WHAT YOU ARE ASKED TO DO: Images within the entries are to be omitted; the remainder must be reproduced exactly.

── EXERCISE MATERIAL ──

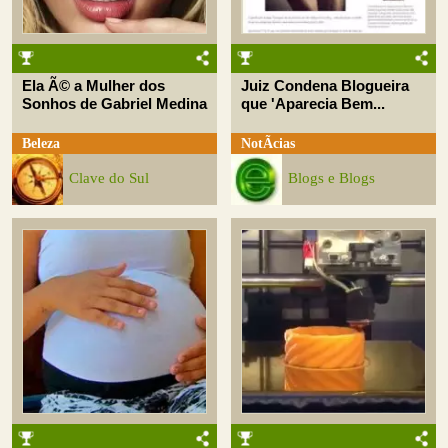
Ela Ã© a Mulher dos
Juiz Condena Blogueira
Sonhos de Gabriel Medina
que 'Aparecia Bem...
Beleza
NotÃ­cias
Clave do Sul
Blogs e Blogs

───

WRITTEN RESPONSE:
Ela Ã© a Mulher dos
Juiz Condena Blogueira
Sonhos de Gabriel Medina
que 'Aparecia Bem...
Beleza
NotÃ­cias
Clave do Sul
Blogs e Blogs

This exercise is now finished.